-- Opening Marker --

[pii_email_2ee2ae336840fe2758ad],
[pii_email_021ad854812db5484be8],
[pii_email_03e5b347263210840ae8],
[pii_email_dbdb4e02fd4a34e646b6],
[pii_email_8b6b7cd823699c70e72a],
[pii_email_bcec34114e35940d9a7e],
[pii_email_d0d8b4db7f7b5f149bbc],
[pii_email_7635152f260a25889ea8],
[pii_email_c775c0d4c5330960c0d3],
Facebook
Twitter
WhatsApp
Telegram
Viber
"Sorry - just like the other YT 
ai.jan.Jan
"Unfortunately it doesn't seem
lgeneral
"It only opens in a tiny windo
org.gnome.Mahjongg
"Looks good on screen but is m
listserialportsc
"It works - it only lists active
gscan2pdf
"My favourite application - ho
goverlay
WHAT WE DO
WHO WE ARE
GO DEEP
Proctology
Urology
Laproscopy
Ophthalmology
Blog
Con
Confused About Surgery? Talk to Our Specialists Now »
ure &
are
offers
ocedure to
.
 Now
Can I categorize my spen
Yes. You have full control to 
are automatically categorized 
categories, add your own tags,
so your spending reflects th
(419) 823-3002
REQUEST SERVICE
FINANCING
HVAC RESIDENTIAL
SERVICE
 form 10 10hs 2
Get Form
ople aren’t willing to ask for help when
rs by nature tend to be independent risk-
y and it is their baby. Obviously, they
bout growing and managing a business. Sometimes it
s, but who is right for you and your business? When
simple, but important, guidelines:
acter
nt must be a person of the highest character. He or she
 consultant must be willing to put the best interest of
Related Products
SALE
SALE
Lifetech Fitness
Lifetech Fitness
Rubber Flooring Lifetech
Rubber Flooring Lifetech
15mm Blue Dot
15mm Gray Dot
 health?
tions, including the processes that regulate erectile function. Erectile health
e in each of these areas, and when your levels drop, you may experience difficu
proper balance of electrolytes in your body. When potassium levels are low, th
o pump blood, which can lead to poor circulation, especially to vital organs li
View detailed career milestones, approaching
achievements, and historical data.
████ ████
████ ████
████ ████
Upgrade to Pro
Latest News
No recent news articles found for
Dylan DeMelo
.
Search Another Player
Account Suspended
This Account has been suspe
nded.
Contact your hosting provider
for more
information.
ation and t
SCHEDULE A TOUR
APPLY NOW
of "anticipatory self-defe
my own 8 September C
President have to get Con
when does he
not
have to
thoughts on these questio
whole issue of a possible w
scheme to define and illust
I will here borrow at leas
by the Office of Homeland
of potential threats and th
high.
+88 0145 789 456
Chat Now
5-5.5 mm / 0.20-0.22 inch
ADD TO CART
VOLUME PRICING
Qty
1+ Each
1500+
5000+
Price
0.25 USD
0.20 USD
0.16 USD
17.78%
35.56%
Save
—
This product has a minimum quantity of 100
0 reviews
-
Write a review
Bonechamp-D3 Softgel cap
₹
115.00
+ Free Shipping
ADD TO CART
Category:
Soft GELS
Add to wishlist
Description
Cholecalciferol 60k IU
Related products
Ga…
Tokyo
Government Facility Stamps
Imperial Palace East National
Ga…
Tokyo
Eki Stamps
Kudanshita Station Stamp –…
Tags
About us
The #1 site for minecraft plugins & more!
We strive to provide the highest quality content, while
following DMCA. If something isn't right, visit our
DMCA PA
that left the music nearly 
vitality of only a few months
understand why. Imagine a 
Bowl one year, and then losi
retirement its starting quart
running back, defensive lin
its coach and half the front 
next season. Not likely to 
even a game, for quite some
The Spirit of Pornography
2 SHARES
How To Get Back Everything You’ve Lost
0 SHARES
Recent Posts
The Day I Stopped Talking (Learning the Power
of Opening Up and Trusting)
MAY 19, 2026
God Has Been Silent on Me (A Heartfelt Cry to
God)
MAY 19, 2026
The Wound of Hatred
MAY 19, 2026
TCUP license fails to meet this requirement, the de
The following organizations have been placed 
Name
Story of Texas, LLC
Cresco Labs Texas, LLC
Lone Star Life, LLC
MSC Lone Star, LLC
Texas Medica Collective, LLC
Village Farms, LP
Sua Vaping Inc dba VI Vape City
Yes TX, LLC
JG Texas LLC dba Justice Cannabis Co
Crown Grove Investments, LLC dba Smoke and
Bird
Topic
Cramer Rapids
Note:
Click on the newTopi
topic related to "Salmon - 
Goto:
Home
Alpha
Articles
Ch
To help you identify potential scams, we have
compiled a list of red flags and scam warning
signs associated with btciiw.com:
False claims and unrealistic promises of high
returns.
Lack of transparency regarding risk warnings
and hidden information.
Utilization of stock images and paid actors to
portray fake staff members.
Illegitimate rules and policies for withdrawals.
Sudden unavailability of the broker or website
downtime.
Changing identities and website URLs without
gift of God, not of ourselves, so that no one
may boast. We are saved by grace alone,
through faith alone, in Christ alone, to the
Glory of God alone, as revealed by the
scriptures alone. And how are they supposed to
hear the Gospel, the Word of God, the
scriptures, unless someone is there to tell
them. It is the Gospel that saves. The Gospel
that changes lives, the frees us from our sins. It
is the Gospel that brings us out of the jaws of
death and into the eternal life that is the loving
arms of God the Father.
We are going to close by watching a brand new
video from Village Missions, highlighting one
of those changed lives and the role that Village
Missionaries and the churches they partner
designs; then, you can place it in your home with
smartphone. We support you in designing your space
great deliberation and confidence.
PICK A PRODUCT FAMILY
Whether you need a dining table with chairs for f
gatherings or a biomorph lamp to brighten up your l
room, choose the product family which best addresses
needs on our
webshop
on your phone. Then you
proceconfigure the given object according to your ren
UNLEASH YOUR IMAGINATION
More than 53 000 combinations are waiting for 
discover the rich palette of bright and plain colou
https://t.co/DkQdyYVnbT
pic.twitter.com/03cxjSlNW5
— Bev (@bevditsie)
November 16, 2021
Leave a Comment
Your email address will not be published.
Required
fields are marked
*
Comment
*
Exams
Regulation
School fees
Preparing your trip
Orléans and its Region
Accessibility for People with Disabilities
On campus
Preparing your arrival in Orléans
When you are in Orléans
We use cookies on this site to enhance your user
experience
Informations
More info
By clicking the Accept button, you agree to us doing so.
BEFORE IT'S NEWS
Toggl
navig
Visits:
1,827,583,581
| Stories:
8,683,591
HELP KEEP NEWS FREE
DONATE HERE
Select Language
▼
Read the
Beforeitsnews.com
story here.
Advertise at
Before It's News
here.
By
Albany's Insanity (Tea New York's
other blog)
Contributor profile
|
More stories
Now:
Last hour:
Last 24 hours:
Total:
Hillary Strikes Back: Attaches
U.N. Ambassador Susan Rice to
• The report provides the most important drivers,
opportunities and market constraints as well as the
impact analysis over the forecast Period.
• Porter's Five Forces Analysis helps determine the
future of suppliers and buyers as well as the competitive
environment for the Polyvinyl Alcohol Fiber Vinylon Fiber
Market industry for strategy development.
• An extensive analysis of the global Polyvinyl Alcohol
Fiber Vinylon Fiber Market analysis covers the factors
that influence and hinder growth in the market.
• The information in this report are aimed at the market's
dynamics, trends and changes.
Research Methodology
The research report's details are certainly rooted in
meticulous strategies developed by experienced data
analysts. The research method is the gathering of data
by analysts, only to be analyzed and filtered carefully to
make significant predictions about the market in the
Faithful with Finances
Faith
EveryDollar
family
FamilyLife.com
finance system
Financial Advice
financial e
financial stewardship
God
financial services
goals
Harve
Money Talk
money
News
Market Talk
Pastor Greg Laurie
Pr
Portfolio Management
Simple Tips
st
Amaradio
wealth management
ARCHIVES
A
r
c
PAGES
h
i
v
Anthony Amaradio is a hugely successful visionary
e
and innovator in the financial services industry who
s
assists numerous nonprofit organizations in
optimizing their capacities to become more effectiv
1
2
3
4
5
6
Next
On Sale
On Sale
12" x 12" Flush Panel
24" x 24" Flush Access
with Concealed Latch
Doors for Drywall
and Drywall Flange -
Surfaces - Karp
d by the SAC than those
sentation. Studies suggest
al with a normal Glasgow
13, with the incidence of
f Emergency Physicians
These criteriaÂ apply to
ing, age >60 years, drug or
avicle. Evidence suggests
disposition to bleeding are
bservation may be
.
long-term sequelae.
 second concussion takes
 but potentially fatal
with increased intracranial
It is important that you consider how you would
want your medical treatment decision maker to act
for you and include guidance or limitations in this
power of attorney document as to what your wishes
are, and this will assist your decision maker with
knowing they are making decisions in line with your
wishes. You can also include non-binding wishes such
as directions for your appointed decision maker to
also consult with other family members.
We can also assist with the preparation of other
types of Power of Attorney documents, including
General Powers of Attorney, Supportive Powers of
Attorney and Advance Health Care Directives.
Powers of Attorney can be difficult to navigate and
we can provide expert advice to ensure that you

-- Closing Marker --

The expected answer is one number: the count of lines in the listing that include the string "wishes".

2